- [Work order]
Copy the entries below word for word, everything from the line containing "Refer to the voltmeter" down to the line containing "A: 165; km/h", both lines included. Leave the pictures out of your copy.

(Supplied material begins)

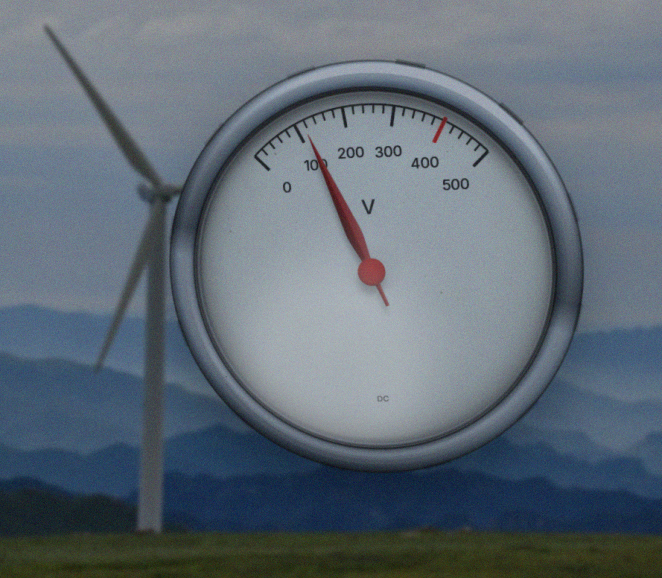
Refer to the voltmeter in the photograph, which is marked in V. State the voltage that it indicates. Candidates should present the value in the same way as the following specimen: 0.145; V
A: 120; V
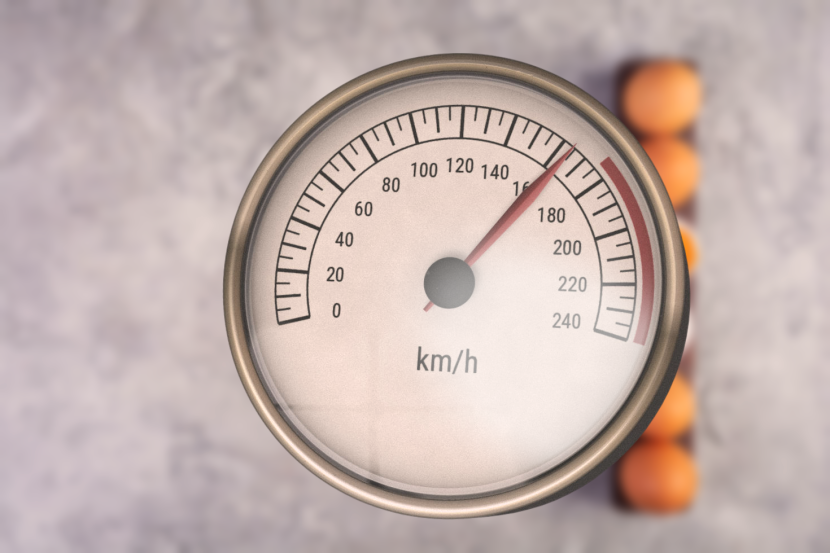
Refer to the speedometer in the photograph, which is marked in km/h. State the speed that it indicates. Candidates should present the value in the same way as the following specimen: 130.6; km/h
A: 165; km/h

(Supplied material ends)
(Supplied material begins)

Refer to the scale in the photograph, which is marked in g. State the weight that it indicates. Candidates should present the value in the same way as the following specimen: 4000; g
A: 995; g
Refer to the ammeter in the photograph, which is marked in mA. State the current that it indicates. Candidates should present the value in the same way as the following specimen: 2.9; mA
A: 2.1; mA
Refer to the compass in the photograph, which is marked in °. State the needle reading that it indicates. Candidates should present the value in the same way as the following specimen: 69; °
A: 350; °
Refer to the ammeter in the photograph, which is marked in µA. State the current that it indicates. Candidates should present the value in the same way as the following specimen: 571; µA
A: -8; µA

(Supplied material ends)
(Supplied material begins)

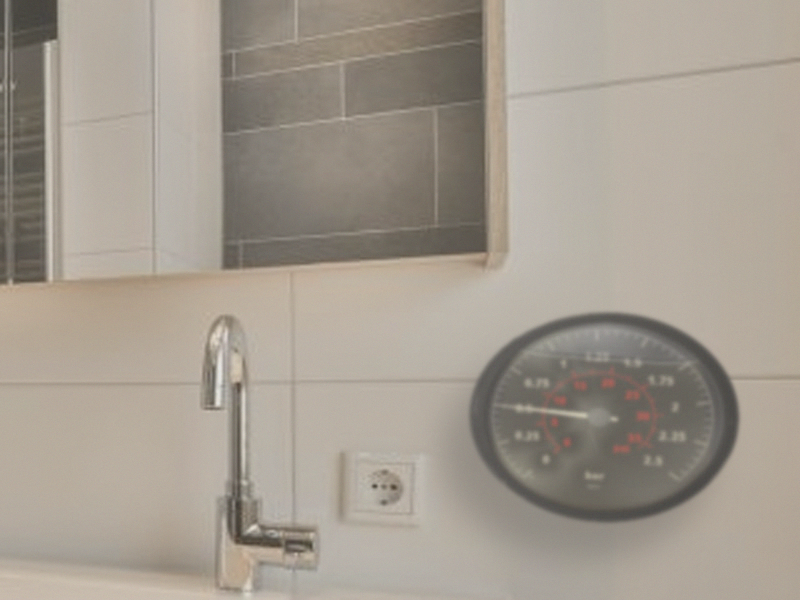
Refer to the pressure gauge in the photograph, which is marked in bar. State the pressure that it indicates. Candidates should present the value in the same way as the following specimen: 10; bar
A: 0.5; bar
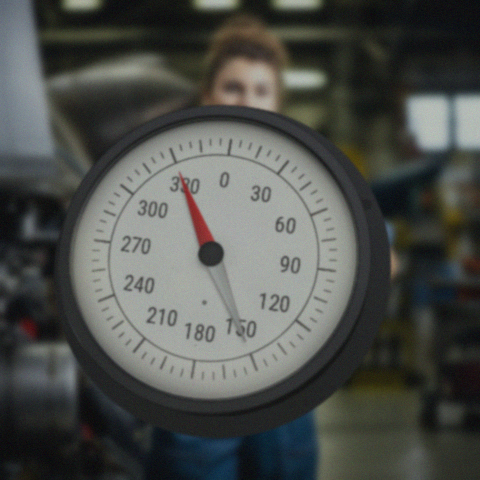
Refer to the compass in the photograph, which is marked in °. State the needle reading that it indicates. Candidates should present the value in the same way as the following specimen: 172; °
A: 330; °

(Supplied material ends)

- [Exercise output]
Refer to the voltmeter in the photograph, which is marked in V. State the voltage that it indicates. Candidates should present the value in the same way as the following specimen: 0.145; V
A: 120; V
Refer to the speedometer in the photograph, which is marked in km/h. State the speed that it indicates. Candidates should present the value in the same way as the following specimen: 130.6; km/h
A: 165; km/h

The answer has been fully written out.